Xylophanes libya, the Libya sphinx, is a moth of the family Sphingidae. The species was first described by Herbert Druce in 1878. It is known from southern Texas, Mexico, Belize, Guatemala, Panama and from Venezuela south and west to Bolivia and Paraguay.

Description 
The wingspan is 68–74 mm. The first postmedian line on the forewing upperside is double and the fourth postmedian line is heavier than the others, which are equally developed. Most individuals have a black dot in the discal cell and a black subapical costal spot. The forewing underside is more heavily marked black and brown than Xylophanes loelia and Xylophanes neoptolemus. The ground colour is uniform beyond the brown basal patch. The first postmedian line arising from the brown basal patch area is interrupted at the veins. The fourth postmedian line consists of a row of vein spots. There is a conspicuous black subapical spot present. The hindwing upperside is dark brown or black. The median band is pale orange pink, parallel sided along most of its length. The hindwing underside is more heavily marked black and brown than Xylophanes loelia and Xylophanes neoptolemus and has two postmedian lines, the inner more marked and formed by a series of spots.

**Supplied information:**
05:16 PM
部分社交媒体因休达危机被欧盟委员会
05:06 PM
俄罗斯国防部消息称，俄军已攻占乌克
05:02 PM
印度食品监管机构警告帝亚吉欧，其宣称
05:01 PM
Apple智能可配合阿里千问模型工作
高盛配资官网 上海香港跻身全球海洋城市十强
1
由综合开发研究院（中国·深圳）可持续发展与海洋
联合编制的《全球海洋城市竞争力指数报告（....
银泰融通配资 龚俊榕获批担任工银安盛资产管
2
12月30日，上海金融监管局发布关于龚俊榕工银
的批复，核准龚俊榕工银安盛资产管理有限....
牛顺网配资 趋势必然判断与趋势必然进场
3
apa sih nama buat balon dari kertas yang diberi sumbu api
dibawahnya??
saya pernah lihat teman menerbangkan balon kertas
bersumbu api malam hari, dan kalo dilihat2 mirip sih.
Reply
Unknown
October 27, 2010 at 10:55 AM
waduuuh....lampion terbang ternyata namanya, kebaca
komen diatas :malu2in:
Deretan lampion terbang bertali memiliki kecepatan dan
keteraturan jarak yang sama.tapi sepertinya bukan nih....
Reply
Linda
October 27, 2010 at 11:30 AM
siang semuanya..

**What to work on:**
1) Answer these questions using the Libya sphinx text:
(a) Who first described the species, and in what year?
(b) What is its wingspan?
(c) What color is the median band on the hindwing upperside?
2) List every place the Libya sphinx text names in giving the species' range.
3) Please pick up the Libya sphinx text after its last sentence and carry it on.

**Outputs in order:**
1)
(a) Herbert Druce, in 1878.
(b) 68–74 mm.
(c) Pale orange pink.

2) Southern Texas, Mexico, Belize, Guatemala, Panama, Venezuela, Bolivia, Paraguay

3)
Biology 
Adults are probably on wing year round in part of the range. In southern Texas, adults are on wing in October and in Bolivia in April.

The larvae feed on Psychotria horizontalis, Psychotria nervosa and Psychotria microdon. They are dark with yellow eyes with large dark black centers. The last two instars have a large blue dot in the eyes. There is a black pupil in the center of each eye, a patterned iris, and a faint yellow eyespot. The tail has the form of a straight spike needle in the last dark brown instar.